Directions: From the records below, copy out exactly the lines from the one containing "चन्द्रहासेन कर्त्र्या वा" to the one containing "एभ्योऽन्यः शक्तिबाणाद्यैर्बलिश्छेद्यः कदापि", both included. Add nothing else.

[[ Records open ]]

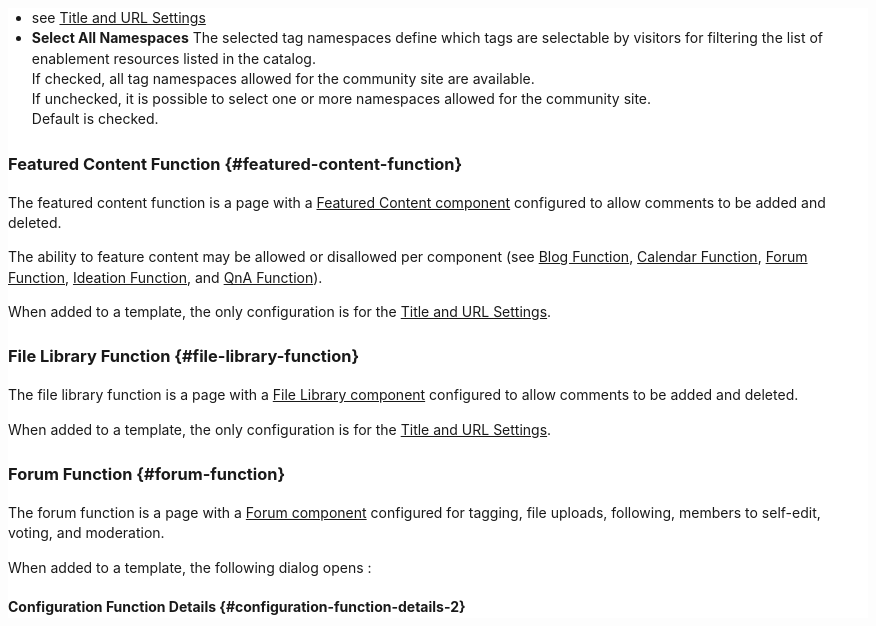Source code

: * see [Title and URL Settings](#title-and-url-settings)
* **Select All Namespaces** 
  The selected tag namespaces define which tags are selectable by visitors for filtering the list of enablement resources listed in the catalog.  
  If checked, all tag namespaces allowed for the community site are available.  
  If unchecked, it is possible to select one or more namespaces allowed for the community site.  
  Default is checked.

### Featured Content Function {#featured-content-function}

The featured content function is a page with a [Featured Content component](../../communities/using/featured.md) configured to allow comments to be added and deleted.

The ability to feature content may be allowed or disallowed per component (see [Blog Function](#blog-function), [Calendar Function](#calendar-function), [Forum Function](#forum-function), [Ideation Function](#ideation-function), and [QnA Function](#qna-function)).

When added to a template, the only configuration is for the [Title and URL Settings](#title-and-url-settings).

### File Library Function {#file-library-function}

The file library function is a page with a [File Library component](../../communities/using/file-library.md) configured to allow comments to be added and deleted.

When added to a template, the only configuration is for the [Title and URL Settings](#title-and-url-settings).

### Forum Function {#forum-function}

The forum function is a page with a [Forum component](../../communities/using/forum.md) configured for tagging, file uploads, following, members to self-edit, voting, and moderation.

When added to a template, the following dialog opens :

#### Configuration Function Details {#configuration-function-details-2}
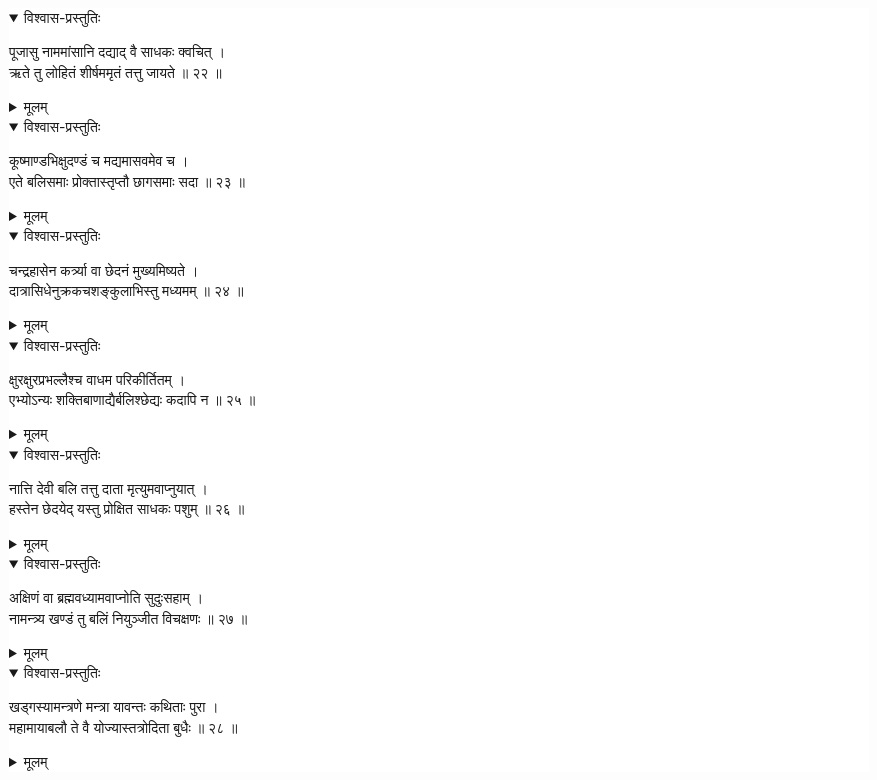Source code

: 
<details open><summary>विश्वास-प्रस्तुतिः</summary>

पूजासु नाममांसानि दद्याद् वै साधकः क्वचित् ।  
ऋते तु लोहितं शीर्षममृतं तत्तु जायते ॥ २२ ॥
</details>

<details><summary>मूलम्</summary></details>  
  

<details open><summary>विश्वास-प्रस्तुतिः</summary>

कूष्माण्डभिक्षुदण्डं च मद्यमासवमेव च ।  
एते बलिसमाः प्रोक्तास्तृप्तौ छागसमाः सदा ॥ २३ ॥
</details>

<details><summary>मूलम्</summary></details>  
  

<details open><summary>विश्वास-प्रस्तुतिः</summary>

चन्द्रहासेन कर्त्र्या वा छेदनं मुख्यमिष्यते ।  
दात्रासिधेनुक्रकचशङ्कुलाभिस्तु मध्यमम् ॥ २४ ॥
</details>

<details><summary>मूलम्</summary></details>  
  

<details open><summary>विश्वास-प्रस्तुतिः</summary>

क्षुरक्षुरप्रभल्लैश्च वाधम परिकीर्तितम् ।  
एभ्योऽन्यः शक्तिबाणाद्यैर्बलिश्छेद्यः कदापि न ॥ २५ ॥
</details>

<details><summary>मूलम्</summary></details>  
  

<details open><summary>विश्वास-प्रस्तुतिः</summary>

नात्ति देवी बलि तत्तु दाता मृत्युमवाप्नुयात् ।  
हस्तेन छेदयेद् यस्तु प्रोक्षित साधकः पशुम् ॥ २६ ॥
</details>

<details><summary>मूलम्</summary></details>  
  

<details open><summary>विश्वास-प्रस्तुतिः</summary>

अक्षिणं वा ब्रह्मवध्यामवाप्नोति सुदुःसहाम् ।  
नामन्त्र्य खण्डं तु बलिं नियुञ्जीत विचक्षणः ॥ २७ ॥
</details>

<details><summary>मूलम्</summary></details>  
  

<details open><summary>विश्वास-प्रस्तुतिः</summary>

खड्गस्यामन्त्रणे मन्त्रा यावन्तः कथिताः पुरा ।  
महामायाबलौ ते वै योज्यास्तत्रोदिता बुधैः ॥ २८ ॥
</details>

<details><summary>मूलम्</summary></details>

[[ Records closed ]]

Your response:
चन्द्रहासेन कर्त्र्या वा छेदनं मुख्यमिष्यते ।  
दात्रासिधेनुक्रकचशङ्कुलाभिस्तु मध्यमम् ॥ २४ ॥
</details>

<details><summary>मूलम्</summary></details>  
  

<details open><summary>विश्वास-प्रस्तुतिः</summary>

क्षुरक्षुरप्रभल्लैश्च वाधम परिकीर्तितम् ।  
एभ्योऽन्यः शक्तिबाणाद्यैर्बलिश्छेद्यः कदापि न ॥ २५ ॥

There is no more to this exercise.